New Delhi: In his first comments after stepping down as Reserve Bank Governor last year, Urjit Patel has warned against nudging public sector banks to mass-scale lending and pump prime the economy, claiming it has the potential to flare up the non-performing asset (NPA) situation again.

Addressing an event in Stanford University on June 3, Patel listed out areas of concern for the country’s banking sector, including high non-performing assets (NPAs) especially at state-run lenders, and current capital buffers being ‘overstated’ and being insufficient to tackle the huge stress.
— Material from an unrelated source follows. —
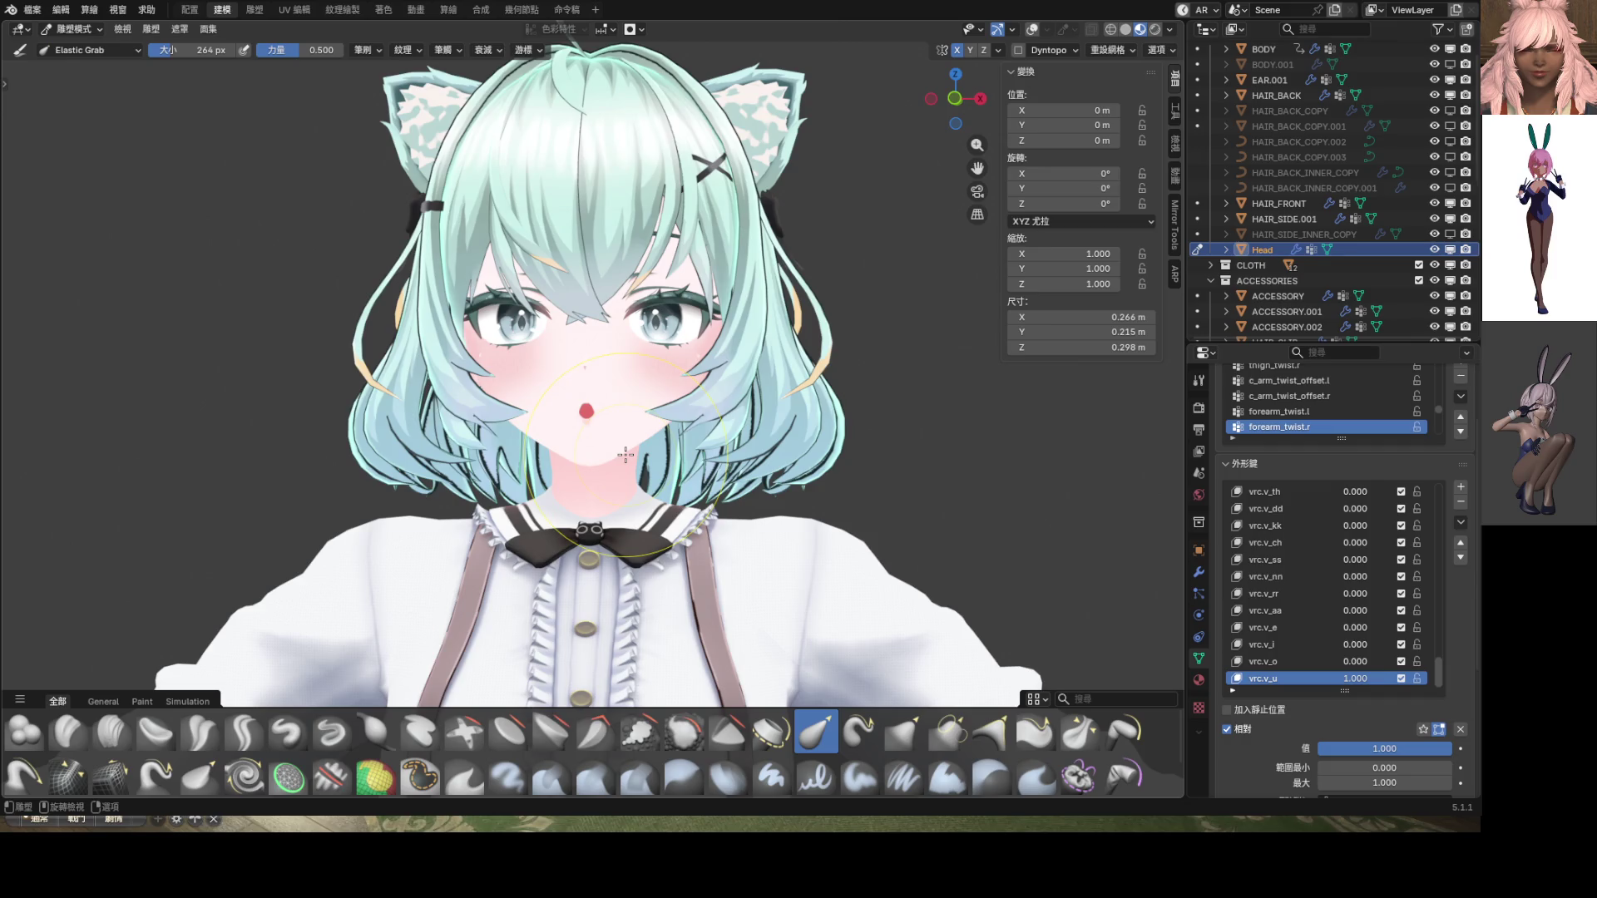
pyautogui.scroll(6, 626, 454)
pyautogui.press('ctrl+Tab')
Patel, in the presentation, blamed stakeholders such as the government, lenders and regulator for failure to play their role in checking the NPA situation. “How did we get here? Plenty of blame to go around! Prior to 2014, all stakeholders failed to play their role adequately. Banks, the regulator and government,” he stated.

He said that banks applied ‘very little risk analysis’ and management in sifting good from bad assets.

On the regulator’s part, Patel said it should have acted earlier on the issue, whereas the “government did not fully play its role as principal shareholder and manager of economy’s health”.

“Short-cuts or sweeping the problem under the carpet is unlikely to work; will only delay unlocking of capital, and come in the way of financing future investment efficiently,” he added.

Last year on December 10,  Patel had resigned with immediate effect, citing ‘personal reasons’.”On account of personal reasons, I have decided to step down from my current position effective immediately,” Patel had said in a brief statement released by the RBI.

Patel had taken charge as Governor on September 4, 2016, for a three-year term, following Raghuram Rajan’s decision not to seek a second term which had almost become the norm with earlier Governors.